As they drifted away from the wall, the noise in the corridor stayed low. People came and went. Some marines just passed through, touching a panel in silence and continuing on to whatever duty rotation they had. Aurora logged everyone. Kaden could feel the quiet pings at the edge of his HUD, attendance recorded and filed.
Gaunt had been right. This wasn’t the end of anything.
It was a marker.
The first sortie of Task Force Harrow had gone on the books as a win. Opp torpedoes silenced, hostile cruiser disabled, task force intact. Someone in a clean office back in the inner systems would feed those numbers into a report and stamp it SUCCESSFUL / ACCEPTABLE LOSSES.

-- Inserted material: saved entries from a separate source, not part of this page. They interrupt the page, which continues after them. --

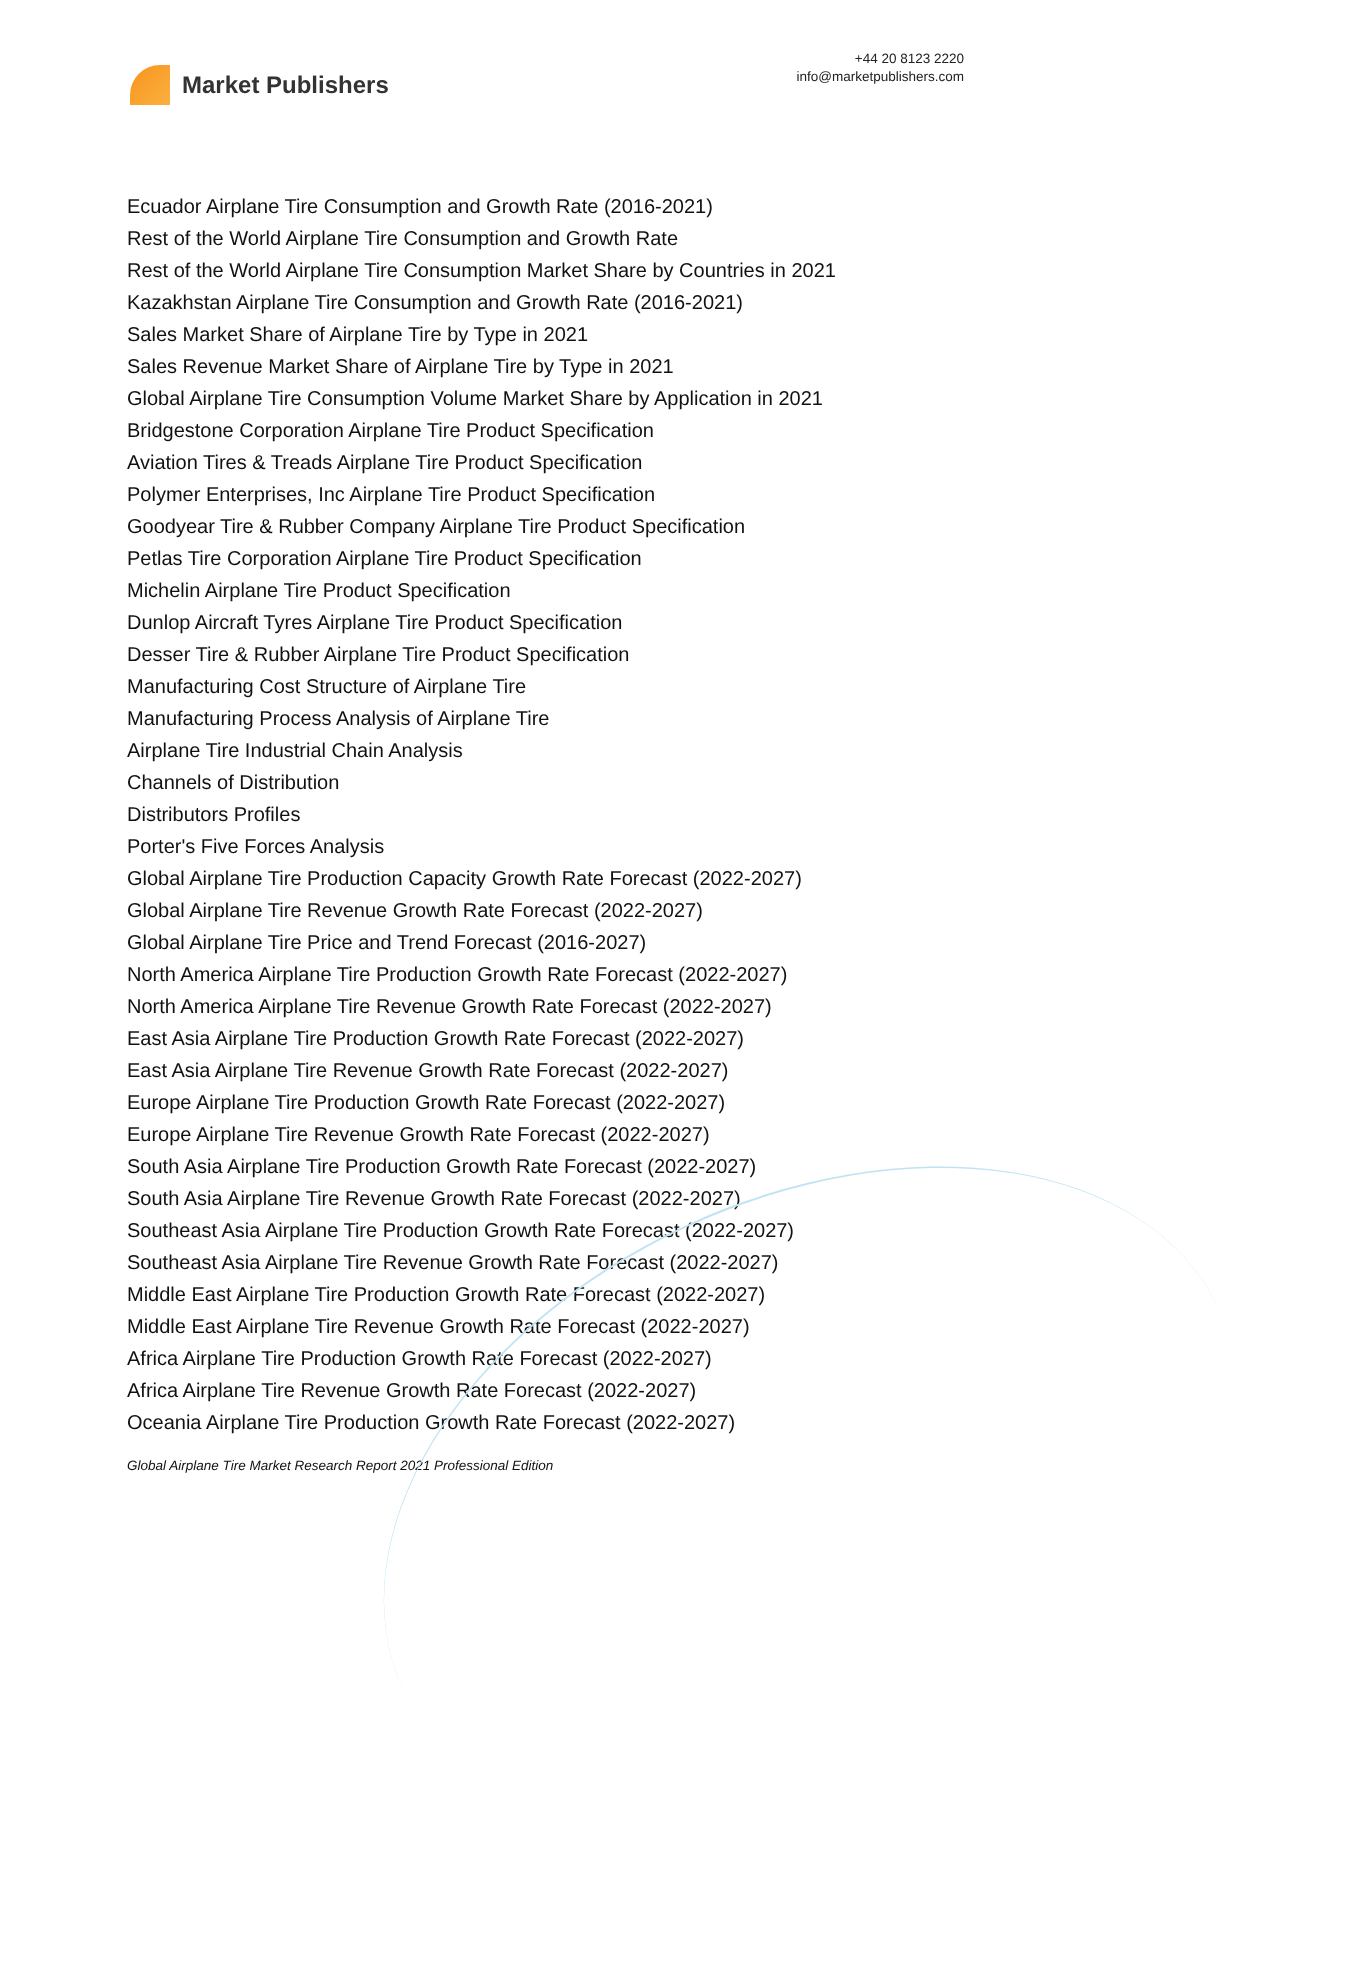Market Publishers
+44 20 8123 2220
info@marketpublishers.com
Ecuador Airplane Tire Consumption and Growth Rate (2016-2021)
Rest of the World Airplane Tire Consumption and Growth Rate
Rest of the World Airplane Tire Consumption Market Share by Countries in 2021
Kazakhstan Airplane Tire Consumption and Growth Rate (2016-2021)
Sales Market Share of Airplane Tire by Type in 2021
Sales Revenue Market Share of Airplane Tire by Type in 2021
Global Airplane Tire Consumption Volume Market Share by Application in 2021
Bridgestone Corporation Airplane Tire Product Specification
Aviation Tires & Treads Airplane Tire Product Specification
Polymer Enterprises, Inc Airplane Tire Product Specification
Goodyear Tire & Rubber Company Airplane Tire Product Specification
Petlas Tire Corporation Airplane Tire Product Specification
Michelin Airplane Tire Product Specification
Dunlop Aircraft Tyres Airplane Tire Product Specification
Desser Tire & Rubber Airplane Tire Product Specification
Manufacturing Cost Structure of Airplane Tire
Manufacturing Process Analysis of Airplane Tire
Airplane Tire Industrial Chain Analysis
Channels of Distribution
Distributors Profiles
Porter's Five Forces Analysis
Global Airplane Tire Production Capacity Growth Rate Forecast (2022-2027)
Global Airplane Tire Revenue Growth Rate Forecast (2022-2027)
Global Airplane Tire Price and Trend Forecast (2016-2027)
North America Airplane Tire Production Growth Rate Forecast (2022-2027)
North America Airplane Tire Revenue Growth Rate Forecast (2022-2027)
East Asia Airplane Tire Production Growth Rate Forecast (2022-2027)
East Asia Airplane Tire Revenue Growth Rate Forecast (2022-2027)
Europe Airplane Tire Production Growth Rate Forecast (2022-2027)
Europe Airplane Tire Revenue Growth Rate Forecast (2022-2027)
South Asia Airplane Tire Production Growth Rate Forecast (2022-2027)
South Asia Airplane Tire Revenue Growth Rate Forecast (2022-2027)
Southeast Asia Airplane Tire Production Growth Rate Forecast (2022-2027)
Southeast Asia Airplane Tire Revenue Growth Rate Forecast (2022-2027)
Middle East Airplane Tire Production Growth Rate Forecast (2022-2027)
Middle East Airplane Tire Revenue Growth Rate Forecast (2022-2027)
Africa Airplane Tire Production Growth Rate Forecast (2022-2027)
Africa Airplane Tire Revenue Growth Rate Forecast (2022-2027)
Oceania Airplane Tire Production Growth Rate Forecast (2022-2027)
Global Airplane Tire Market Research Report 2021 Professional Edition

For the Valiant, it meant the Wall was a little fuller.
For Kaden, it meant Song’s voice was gone from the mess and the barracks and the shared little pockets of quiet that had made the academy feel survivable.
He flexed his left hand as they walked away. Metal and flesh moved together, the new AP number in his HUD sitting there like a promise and a debt.
He had more to work with now. More to spend.
So did Navarro. So did Vos. Tanaka had been told by three different med techs that he would be back in armor eventually whether they liked it or not. Jax had come out of this with another layer of names behind her eyes.
Task Force Harrow wasn’t done. The corridor wasn’t taken back. Opp ships were still out there, waiting on the other side of whatever FTL line the Valiant would dive into next.
The Wall would be waiting when they came back.
If they came back.
Kaden looked once over his shoulder as Theta-3 turned the corner. From this angle he couldn’t read the names, only see the gleam of fresh engraving among older scars.